> [PROBLEM STATEMENT]: Only the lines below from the one containing "s. I’ve been teaching success principles for" through the one containing "e eventual winner" belong in the answer, repeated exactly and without pictures.

> [Stored data entries]:
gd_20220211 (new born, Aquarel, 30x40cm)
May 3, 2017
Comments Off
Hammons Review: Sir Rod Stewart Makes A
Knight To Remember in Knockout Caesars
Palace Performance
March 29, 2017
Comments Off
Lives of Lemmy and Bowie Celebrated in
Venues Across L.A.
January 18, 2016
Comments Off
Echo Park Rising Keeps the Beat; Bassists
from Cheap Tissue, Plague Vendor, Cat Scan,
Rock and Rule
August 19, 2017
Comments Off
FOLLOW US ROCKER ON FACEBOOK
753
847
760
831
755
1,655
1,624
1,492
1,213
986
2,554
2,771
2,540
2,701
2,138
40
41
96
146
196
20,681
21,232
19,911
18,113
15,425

--

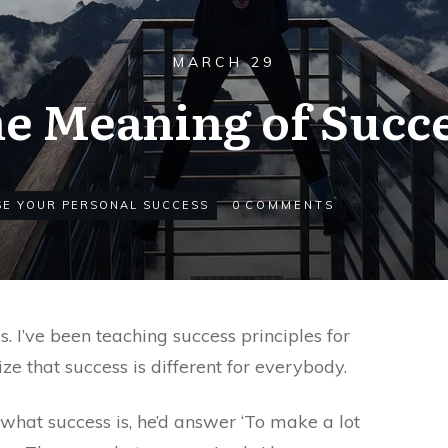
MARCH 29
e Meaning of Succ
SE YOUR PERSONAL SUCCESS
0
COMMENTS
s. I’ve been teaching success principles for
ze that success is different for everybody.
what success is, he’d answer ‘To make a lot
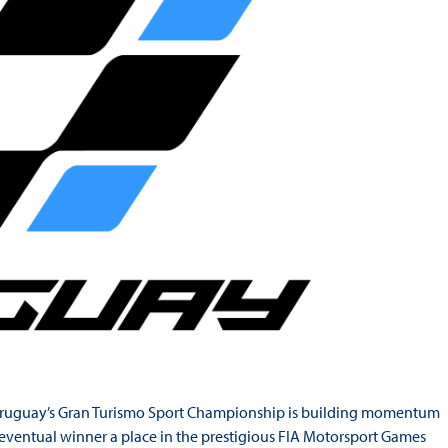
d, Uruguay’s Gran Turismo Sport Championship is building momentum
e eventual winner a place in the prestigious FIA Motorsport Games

> [WRITTEN REPLY]:
s. I’ve been teaching success principles for
ze that success is different for everybody.
what success is, he’d answer ‘To make a lot
d, Uruguay’s Gran Turismo Sport Championship is building momentum
e eventual winner a place in the prestigious FIA Motorsport Games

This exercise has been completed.